In these early days of professional fame, the actress began to experience the setbacks of success and had to endure, for example, the studios’ pressure to change her surname Hepburn to avoid confusion with Katharine Hepburn.
In 1954, she married actor Mel Ferrer and won a Tony award for her work in the Broadway play “Ondine.” That same year, “Sabrina” arrived, where Audrey played her most prototypical role, in a film that, under the direction of Billy Wilder, overshadowed a William Holden (with whom it is said she had a romance) and a Humphrey Bogart. In a meteoric career that seemed to know no limits, the Academy nominated the actress again, this time without a final award.
The epic “War and Peace” of 1956 allowed her to be in front of the cameras with her husband, and in 1957, she repeated the same mechanics as in “Sabrina” with Billy Wilder (young, innocent, and cheerful girl involved with an older wealthy man) with the unforgettable and until recently unreleased in Spain, “Love in the Afternoon,” where she seduces an aging and slightly rough Gary Cooper while a surreal string quartet plays a romantic melody. With “The Nun’s Story,” by Fred Zinneman, Audrey achieved another Oscar nomination and won the award at the San Sebastian Film Festival in 1959. “Breakfast at Tiffany’s” is another landmark film for Audrey that continues to excite new generations. “The Children’s Hour,” the cocktail and Dry Martini comedy with a bitter background, the “Cat” and George Peppard with Audrey in the rain. And “Moon River”…
In 1963, Cary Grant insisted that director Stanley Donen cast Audrey as his co-star in “Charade.” During a dinner with Donen, Cary Grant, and Audrey to discuss the film’s preparation, Audrey couldn’t hide her nerves. She never imagined she would meet her idol Cary Grant. When he asked her to pass the wine, she accidentally spilled it on his impeccable suit. She didn’t know where to look, but Cary laughed it off happily.
After finishing “Charade,” she was offered the role of Eliza Doolittle in the musical “My Fair Lady” in 1964, directed by George Cukor. The play had previously been a success on Broadway with Julie Andrews as the lead. Hepburn initially rejected the role, stating that Julie should play Eliza. Eventually, she accepted the role, which brought her both satisfaction and disappointment. On one of the first days of filming, she was informed that her voice would not be used in the film’s songs. Jack Warner had apparently known this before she signed the contract but had kept it from her. Blinded by rage, she left the set but returned the next day to apologize to everyone.

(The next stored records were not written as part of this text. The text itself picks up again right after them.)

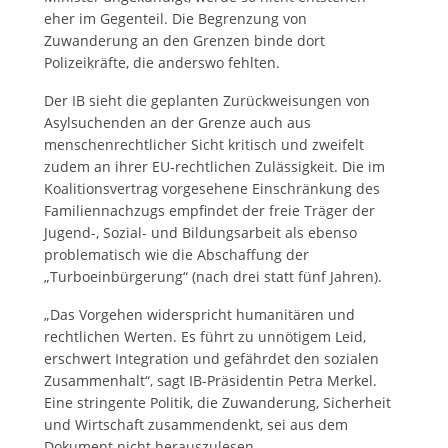
eher im Gegenteil. Die Begrenzung von
Zuwanderung an den Grenzen binde dort
Polizeikräfte, die anderswo fehlten.
Der IB sieht die geplanten Zurückweisungen von
Asylsuchenden an der Grenze auch aus
menschenrechtlicher Sicht kritisch und zweifelt
zudem an ihrer EU-rechtlichen Zulässigkeit. Die im
Koalitionsvertrag vorgesehene Einschränkung des
Familiennachzugs empfindet der freie Träger der
Jugend-, Sozial- und Bildungsarbeit als ebenso
problematisch wie die Abschaffung der
„Turboeinbürgerung“ (nach drei statt fünf Jahren).
„Das Vorgehen widerspricht humanitären und
rechtlichen Werten. Es führt zu unnötigem Leid,
erschwert Integration und gefährdet den sozialen
Zusammenhalt“, sagt IB-Präsidentin Petra Merkel.
Eine stringente Politik, die Zuwanderung, Sicherheit
und Wirtschaft zusammendenkt, sei aus dem
Dokument nicht herauszulesen.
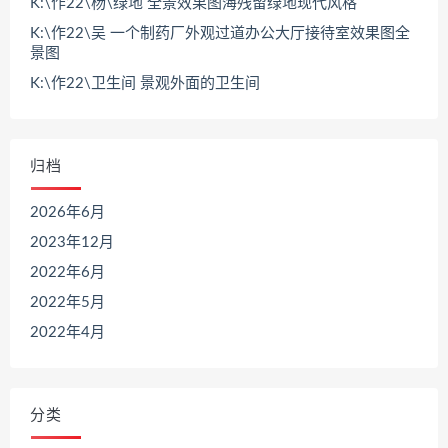
K:\作22\杨\绿地 全景效果图海残留绿地现代风格
K:\作22\吴 一个制药厂外观过道办公大厅接待室效果图全
景图
K:\作22\卫生间 景观外面的卫生间
归档
2026年6月
2023年12月
2022年6月
2022年5月
2022年4月
分类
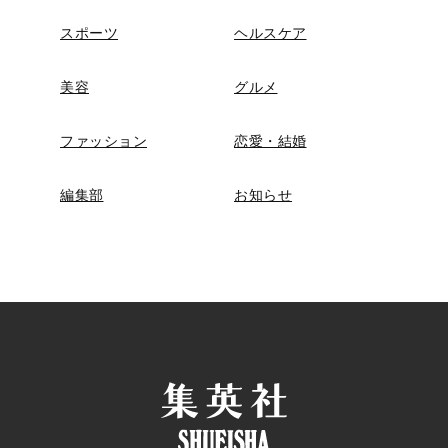
スポーツ
ヘルスケア
美容
グルメ
ファッション
恋愛・結婚
編集部
お知らせ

In 1969, she married Italian psychiatrist Andrea Dotti and moved to Rome. They divorced in 1976, and after nine long years of absence, she returned to film with “Robin and Marian” (Richard Lester), co-starring with Sean Connery. Her work became increasingly spaced out until 1989 when Steven Spielberg was considering who should play the angel in “Always,” his next melancholic film. Spielberg simply said two words: “Audrey Hepburn,” and no one argued. This would be her final role in film.

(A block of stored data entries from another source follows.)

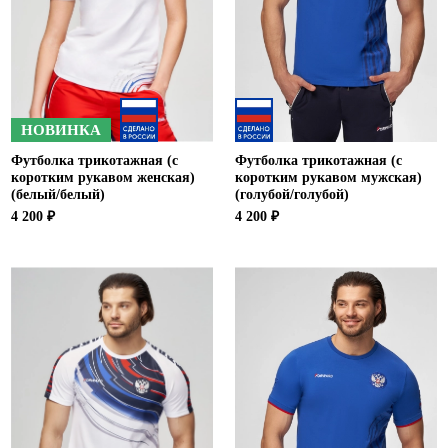
НОВИНКА
Футболка трикотажная (с
Футболка трикотажная (с
коротким рукавом женская)
коротким рукавом мужская)
(белый/белый)
(голубой/голубой)
4 200 ₽
4 200 ₽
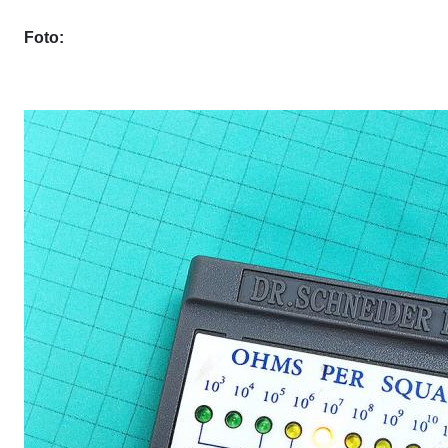
Foto:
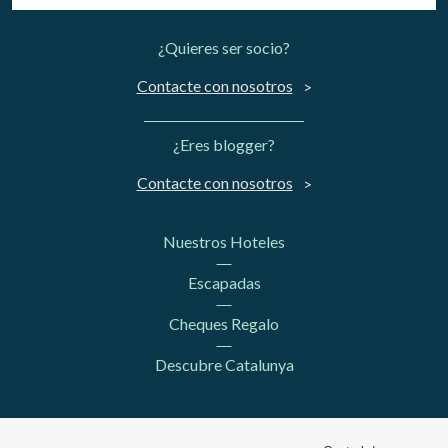
¿Quieres ser socio?
Contacte con nosotros
¿Eres blogger?
Contacte con nosotros
Nuestros Hoteles
Escapadas
Cheques Regalo
Descubre Catalunya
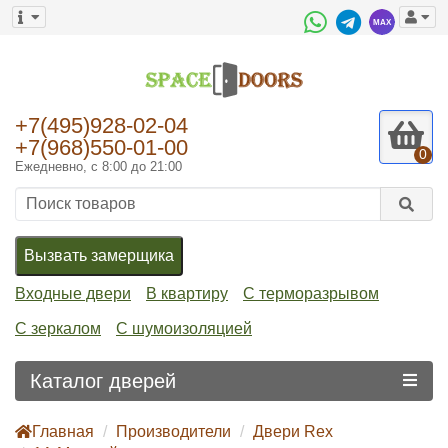
+7(495)928-02-04
+7(968)550-01-00
0
Ежедневно, с 8:00 до 21:00
Вызвать замерщика
Входные двери
В квартиру
С терморазрывом
С зеркалом
С шумоизоляцией
Каталог дверей
Главная
Производители
Двери Rex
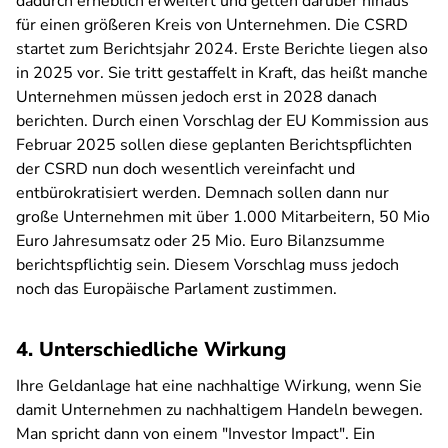
dadurch erheblich erweitert und gelten darüber hinaus
für einen größeren Kreis von Unternehmen. Die CSRD
startet zum Berichtsjahr 2024. Erste Berichte liegen also
in 2025 vor. Sie tritt gestaffelt in Kraft, das heißt manche
Unternehmen müssen jedoch erst in 2028 danach
berichten. Durch einen Vorschlag der EU Kommission aus
Februar 2025 sollen diese geplanten Berichtspflichten
der CSRD nun doch wesentlich vereinfacht und
entbürokratisiert werden. Demnach sollen dann nur
große Unternehmen mit über 1.000 Mitarbeitern, 50 Mio
Euro Jahresumsatz oder 25 Mio. Euro Bilanzsumme
berichtspflichtig sein. Diesem Vorschlag muss jedoch
noch das Europäische Parlament zustimmen.
4. Unterschiedliche Wirkung
Ihre Geldanlage hat eine nachhaltige Wirkung, wenn Sie
damit Unternehmen zu nachhaltigem Handeln bewegen.
Man spricht dann von einem "Investor Impact". Ein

After “Always,” Audrey devoted herself more than ever to the humanitarian activities that concerned her so much. In 1988, she was appointed as UNICEF’s Special Ambassador, traveling on different missions throughout Africa and South America. She returned from a visit to Somalia in 1992 and was diagnosed with colon cancer, which claimed her life the following year. In that season’s Oscar ceremony, she was posthumously awarded a statuette for her humanitarian work.

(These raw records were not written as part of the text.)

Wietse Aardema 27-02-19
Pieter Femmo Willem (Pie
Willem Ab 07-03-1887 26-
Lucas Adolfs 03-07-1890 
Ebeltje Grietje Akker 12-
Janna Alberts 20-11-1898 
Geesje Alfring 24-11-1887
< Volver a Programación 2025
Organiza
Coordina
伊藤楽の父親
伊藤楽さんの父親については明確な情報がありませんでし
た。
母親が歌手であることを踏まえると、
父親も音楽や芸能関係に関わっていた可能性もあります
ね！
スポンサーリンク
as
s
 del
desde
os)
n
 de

Billy Wilder always had great respect for Audrey Hepburn and was very aware of the intangible, magical substance that actresses like her were made of. In the 1990s, he said, “We live in an era without stars, especially female stars. Audrey Hepburn was special because she wasn’t ‘pretty.’ She was very beautiful. But when you saw her when she wasn’t acting, she was normal and plain. And she was a very good actress. Her death was a tremendous loss.”